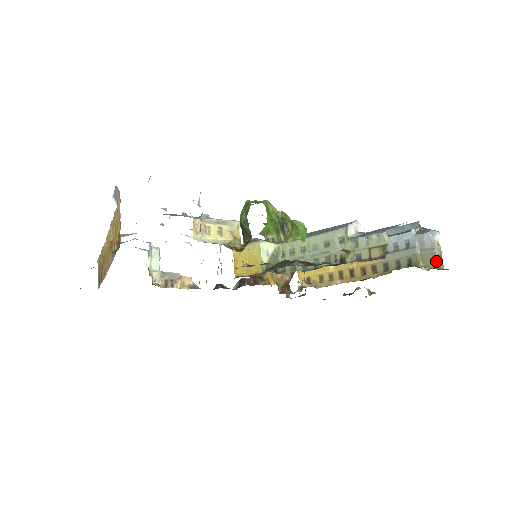
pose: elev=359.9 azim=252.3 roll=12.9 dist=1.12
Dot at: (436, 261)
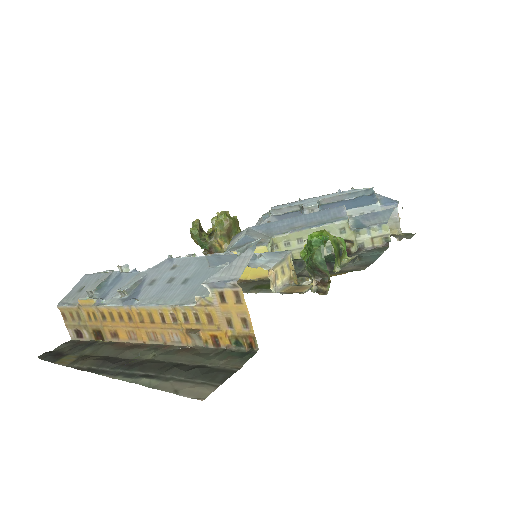
Dot at: (399, 228)
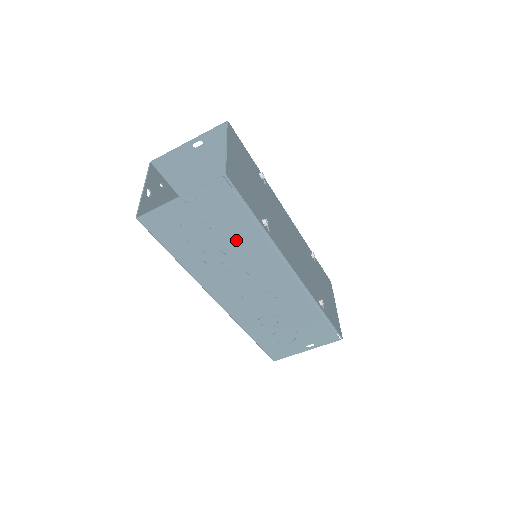
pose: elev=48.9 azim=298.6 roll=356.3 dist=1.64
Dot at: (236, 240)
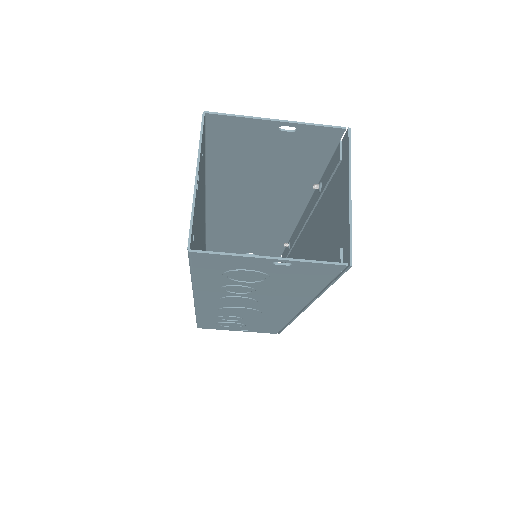
Dot at: (282, 289)
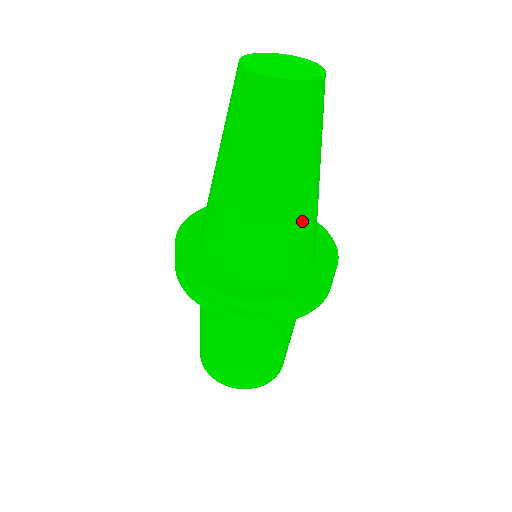
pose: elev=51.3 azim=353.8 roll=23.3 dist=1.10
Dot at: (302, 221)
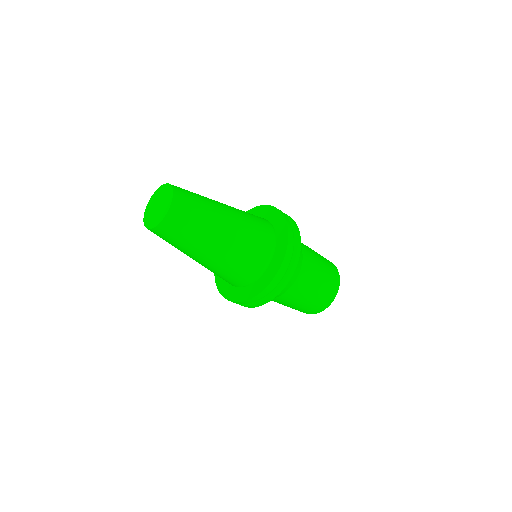
Dot at: (244, 234)
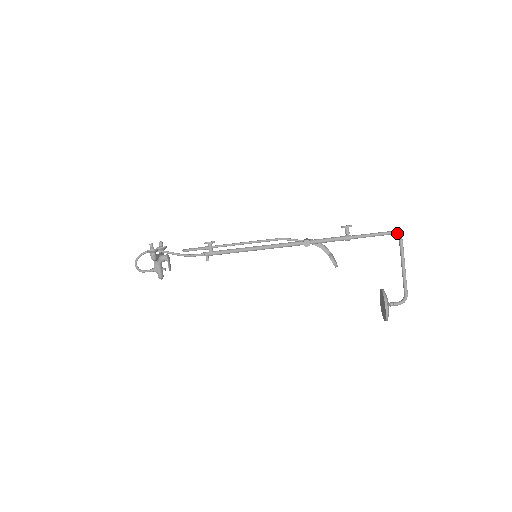
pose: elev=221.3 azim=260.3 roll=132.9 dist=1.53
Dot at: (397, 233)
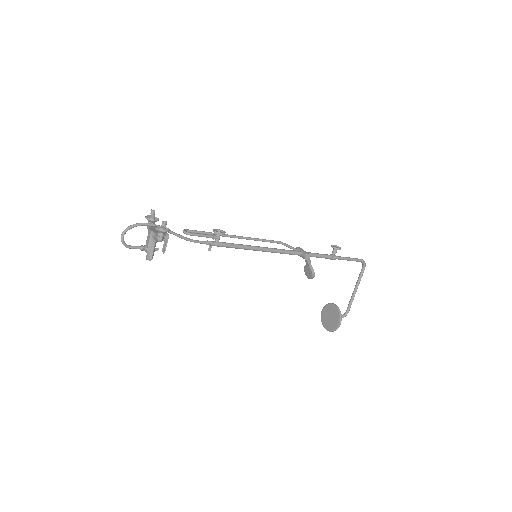
Dot at: occluded
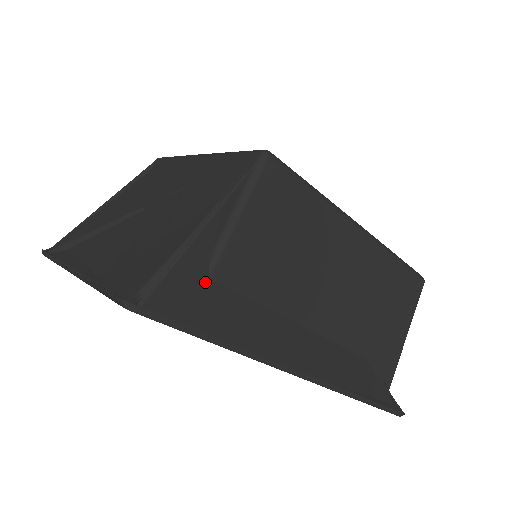
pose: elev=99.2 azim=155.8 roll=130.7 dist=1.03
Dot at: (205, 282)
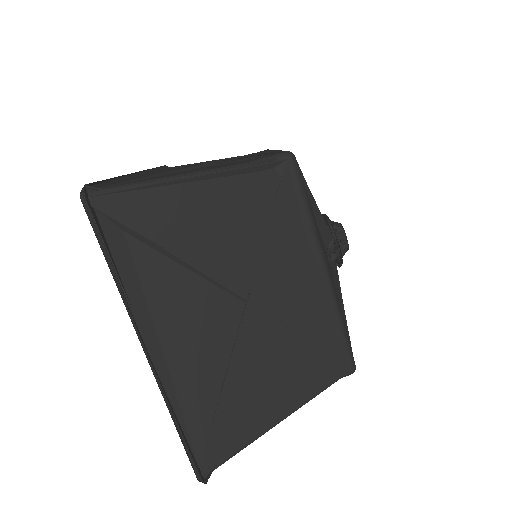
Dot at: occluded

WHAT IS BEING ASKED ▸ Write out every line of the listing above as a JSON list of strings, one string per line, with blank lines omitted. Leave out the pictures.

REPLY ▸
[
  "pose: elev=359.9 azim=252.3 roll=12.9 dist=1.12",
  "Dot at: (436, 261)",
  "Dot at: (399, 228)",
  "pose: elev=48.9 azim=298.6 roll=356.3 dist=1.64",
  "Dot at: (236, 240)",
  "Dot at: (282, 289)",
  "pose: elev=51.3 azim=353.8 roll=23.3 dist=1.10",
  "Dot at: (302, 221)",
  "Dot at: (244, 234)",
  "pose: elev=221.3 azim=260.3 roll=132.9 dist=1.53",
  "Dot at: (397, 233)",
  "Dot at: occluded",
  "pose: elev=99.2 azim=155.8 roll=130.7 dist=1.03",
  "Dot at: (205, 282)",
  "Dot at: occluded"
]